Have you been procrastinating the planting of those spring bulbs you bought in September and now find yourself in the middle of October? If so, it is still not too late to plant these bulbs if you live in the Bluegrass. As long as the soil is not frozen and can still be worked with a spade, you still have time to get the bulbs in the ground for a beautiful spring display in 2011.
Here are some simple steps to make bulb planting easy:
•Spring-flowering bulbs do best in full sun, but will also thrive in partial shade. Good drainage is essential for bulbs, so it is best avoid soggy areas or low-lying areas of your garden.
•Dig a hole or trench large enough for several bulbs. Bulbs look their best when they are planted in bunches. For small gardens, try groupings of 6 to 12; in larger gardens, use groups of 12 to 24.
•Bulb size determines how deep to plant.

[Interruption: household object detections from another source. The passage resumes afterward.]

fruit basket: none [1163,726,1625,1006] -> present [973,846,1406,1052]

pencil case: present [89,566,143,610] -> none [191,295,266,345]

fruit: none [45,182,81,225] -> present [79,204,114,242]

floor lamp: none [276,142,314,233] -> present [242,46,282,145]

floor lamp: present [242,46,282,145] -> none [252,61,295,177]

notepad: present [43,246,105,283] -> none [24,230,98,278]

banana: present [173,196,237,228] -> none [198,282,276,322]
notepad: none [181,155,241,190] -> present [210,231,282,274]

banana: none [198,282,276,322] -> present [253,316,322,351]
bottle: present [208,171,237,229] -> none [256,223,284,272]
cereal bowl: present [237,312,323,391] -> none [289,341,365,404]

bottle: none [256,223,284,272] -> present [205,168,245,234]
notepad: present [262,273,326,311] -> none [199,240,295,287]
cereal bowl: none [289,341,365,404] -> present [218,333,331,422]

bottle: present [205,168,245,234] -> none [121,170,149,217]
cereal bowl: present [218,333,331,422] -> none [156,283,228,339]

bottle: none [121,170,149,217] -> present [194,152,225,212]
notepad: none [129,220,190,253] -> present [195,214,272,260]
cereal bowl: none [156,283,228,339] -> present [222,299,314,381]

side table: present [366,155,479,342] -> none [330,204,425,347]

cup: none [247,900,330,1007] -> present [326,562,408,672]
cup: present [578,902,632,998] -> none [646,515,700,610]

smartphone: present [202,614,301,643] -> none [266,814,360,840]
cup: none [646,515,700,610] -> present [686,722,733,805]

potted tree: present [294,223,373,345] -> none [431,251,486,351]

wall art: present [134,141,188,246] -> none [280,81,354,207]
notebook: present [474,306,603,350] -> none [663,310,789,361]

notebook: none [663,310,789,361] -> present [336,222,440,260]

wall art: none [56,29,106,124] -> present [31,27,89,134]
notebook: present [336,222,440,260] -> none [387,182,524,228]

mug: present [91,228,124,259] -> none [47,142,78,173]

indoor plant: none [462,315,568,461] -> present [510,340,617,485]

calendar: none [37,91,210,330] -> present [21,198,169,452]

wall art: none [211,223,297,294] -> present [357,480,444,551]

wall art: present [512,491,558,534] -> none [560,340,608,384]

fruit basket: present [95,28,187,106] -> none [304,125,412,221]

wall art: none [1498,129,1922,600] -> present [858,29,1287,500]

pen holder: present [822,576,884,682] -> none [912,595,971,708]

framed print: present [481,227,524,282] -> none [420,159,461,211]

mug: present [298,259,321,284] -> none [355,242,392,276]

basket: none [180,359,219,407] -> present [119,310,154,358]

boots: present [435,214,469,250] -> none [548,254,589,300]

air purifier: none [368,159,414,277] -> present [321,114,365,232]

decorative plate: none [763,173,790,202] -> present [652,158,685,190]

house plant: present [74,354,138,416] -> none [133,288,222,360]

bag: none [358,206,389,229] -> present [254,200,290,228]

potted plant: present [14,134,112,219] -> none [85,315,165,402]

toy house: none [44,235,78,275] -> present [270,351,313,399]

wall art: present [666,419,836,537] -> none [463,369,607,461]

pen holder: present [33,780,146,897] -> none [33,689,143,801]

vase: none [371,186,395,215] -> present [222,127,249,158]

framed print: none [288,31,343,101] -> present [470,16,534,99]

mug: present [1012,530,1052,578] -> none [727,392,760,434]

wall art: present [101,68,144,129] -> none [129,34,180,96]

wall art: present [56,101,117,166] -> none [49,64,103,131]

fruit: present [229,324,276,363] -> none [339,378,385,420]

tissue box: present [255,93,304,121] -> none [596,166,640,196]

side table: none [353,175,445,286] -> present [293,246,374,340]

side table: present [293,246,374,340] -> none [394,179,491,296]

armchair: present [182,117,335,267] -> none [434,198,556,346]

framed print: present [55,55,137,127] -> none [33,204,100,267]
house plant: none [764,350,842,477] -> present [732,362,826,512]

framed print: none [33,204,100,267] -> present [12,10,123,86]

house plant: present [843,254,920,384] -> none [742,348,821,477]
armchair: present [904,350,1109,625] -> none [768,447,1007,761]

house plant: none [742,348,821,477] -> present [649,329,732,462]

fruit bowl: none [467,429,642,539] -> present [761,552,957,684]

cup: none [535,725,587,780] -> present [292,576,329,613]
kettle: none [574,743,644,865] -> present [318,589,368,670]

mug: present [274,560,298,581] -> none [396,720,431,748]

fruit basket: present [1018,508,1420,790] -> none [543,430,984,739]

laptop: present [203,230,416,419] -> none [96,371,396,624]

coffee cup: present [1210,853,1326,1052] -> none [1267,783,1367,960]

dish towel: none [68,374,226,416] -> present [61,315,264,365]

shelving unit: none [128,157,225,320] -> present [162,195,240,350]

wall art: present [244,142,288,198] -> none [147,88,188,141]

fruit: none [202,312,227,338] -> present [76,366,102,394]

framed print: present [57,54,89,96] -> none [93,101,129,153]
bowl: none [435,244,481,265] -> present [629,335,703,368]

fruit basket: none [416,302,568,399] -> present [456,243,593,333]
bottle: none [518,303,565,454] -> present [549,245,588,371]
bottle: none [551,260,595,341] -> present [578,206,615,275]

As a rule, plant bulbs 3 times as deep as they are wide. For example, large bulbs such as tulips, daffodils and alliums should be planted about 8 to 12 inches deep; smaller bulbs such as crocus and snowdrops should be planted 4 to 6 inches deep.
•Space large bulbs 3 to 6 inches apart and small ones 1 to 2 inches apart. Make sure to plant the bulbs with the root end down. If you cannot decide which end is the root end (which sometimes happens with smaller bulbs), lay the bulb sideways; this will allow the roots to grow down and the top to grow up.
•Cover bulbs with soil and water generously. After the ground freezes, apply 2 to 3 inches of mulch to the surface; compost, well-rotted manure, shredded bark or chopped up leaves work best. Try to avoid rock mulches because this makes it harder for bulbs to come up in the spring.
•At planting time, you don’t actually need to apply fertilizer, because the bulbs are already fertile after blooming. If the bulbs will stay in place for a number of seasons, enrich the soil in the planting area with good organic compost or well-rotted cow manure worked into the soil when planting.
•Even bulbs which are planted this late in the season should bloom in the spring, albeit the blooms may be minimal.
Once you have daffodils and crocuses blooming, they will hang around for years and begin to spread and naturalize in your garden. I have a friend who plants a daffodil “maze” in back yard with a mulch path for her grandchildren to play in. She leaves the dying leaves of the daffodils, but then it is warm enough to plant sunflower and wildflower seeds, which soon grow up and made a real maze for hiding. It’s pretty cool!